Like the alien apartheid in District 9, the division between “serious” science fiction films and “mainstream” SF flicks certainly exists. But the actual boundaries between these kinds of movies might be fairly blurred. What’s more, it’s not clear any more if these science fiction movies even like science fiction.
When I was nine years old, I received my first definition of science fiction from my late father, after he tricked me into renting Barbarella from the local video store. Dad insisted that real science fiction contained “spaceships and babes.” As in Robert Palmer’s then-popular “Addicted to Love” video, sexy women seemed to be the important part for him, and it’s here where we can form an inverse corollary for detecting serious science fiction films. We know what it’s not. This isn’t to say half-naked people can’t be present in a serious science fiction movie, it’s just that their presence alone doesn’t make it so. All squares are rectangles, but not all rectangles are squares.
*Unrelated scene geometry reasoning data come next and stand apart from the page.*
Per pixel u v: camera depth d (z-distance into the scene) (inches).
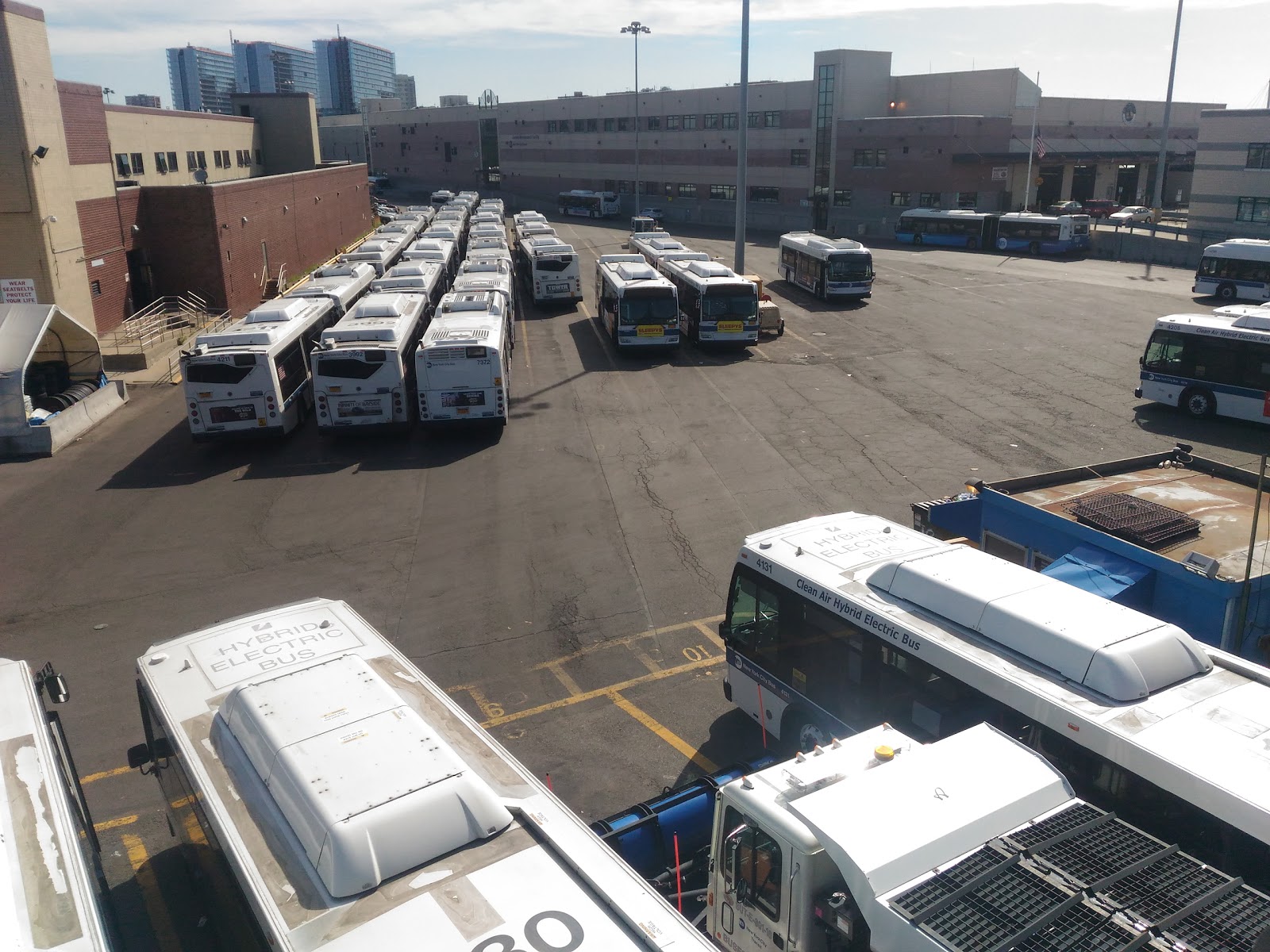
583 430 964.0
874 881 226.8
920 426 948.0
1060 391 1068.5
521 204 4242.1
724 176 3373.5
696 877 340.5
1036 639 323.6
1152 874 227.8
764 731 451.8
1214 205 2177.7
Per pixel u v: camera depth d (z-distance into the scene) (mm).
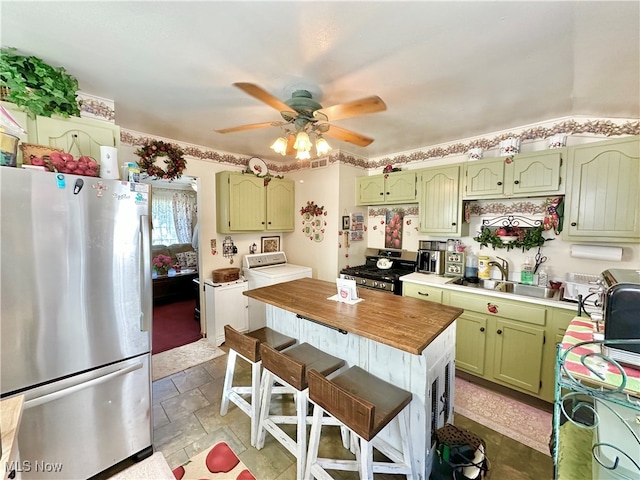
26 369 1353
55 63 1604
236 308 3543
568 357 1011
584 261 2375
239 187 3543
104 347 1590
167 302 5133
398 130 2729
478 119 2424
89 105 1989
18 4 1131
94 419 1570
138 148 2852
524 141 2592
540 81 1736
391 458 1607
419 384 1498
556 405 1019
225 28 1294
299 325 2137
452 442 1443
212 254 3621
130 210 1646
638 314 919
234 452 1812
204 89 1906
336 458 1750
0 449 877
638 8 1094
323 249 3811
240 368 2852
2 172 1251
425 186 3096
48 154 1523
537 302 2178
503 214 2814
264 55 1506
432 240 3357
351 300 1982
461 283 2836
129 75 1724
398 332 1440
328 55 1502
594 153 2094
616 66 1511
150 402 1787
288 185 4078
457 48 1426
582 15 1159
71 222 1444
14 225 1290
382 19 1223
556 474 1028
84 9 1172
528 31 1279
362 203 3748
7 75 1531
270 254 4066
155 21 1248
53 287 1406
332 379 1609
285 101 1999
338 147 3484
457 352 2637
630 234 1979
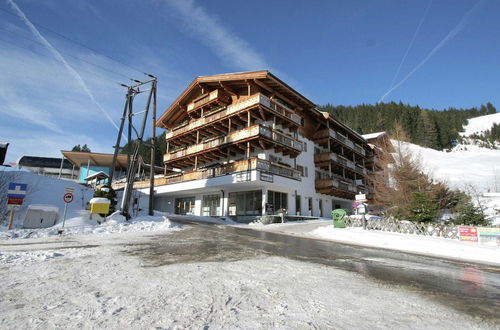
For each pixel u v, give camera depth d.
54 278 5.58
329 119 35.25
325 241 14.12
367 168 46.88
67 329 3.30
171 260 7.73
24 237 12.22
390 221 17.95
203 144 30.58
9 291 4.72
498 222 22.56
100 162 51.19
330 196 36.16
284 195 28.72
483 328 3.72
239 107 27.11
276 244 11.91
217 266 7.05
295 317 3.86
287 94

The serious science fiction film derives its story and aesthetic from a concept that does not yet, as we know it, exist — aliens, robots, spaceships, time-travel — and the rest of the movie examines the repercussions of that science fiction idea. Serious science fiction (like Children of Men) has people or society at its center. And this may sound axiomatic, but the serious science fiction film takes its concept seriously. Often the proof of this serious devil is in the details. In Contact, Jodie Foster’s Ellie worries that everyone is okay with installing a chair into the nifty spacepod the aliens told us to build, even though the schematics said nothing about a chair. The real-world answer is “because it’s a movie,” but the fact that the script addresses the chair at all is part of what makes it a serious science fiction film. The chair also serves to introduce more doubt about whether the spacepod functions — but mostly, the movie actually wonders about how the science fiction would function in a real-life situation.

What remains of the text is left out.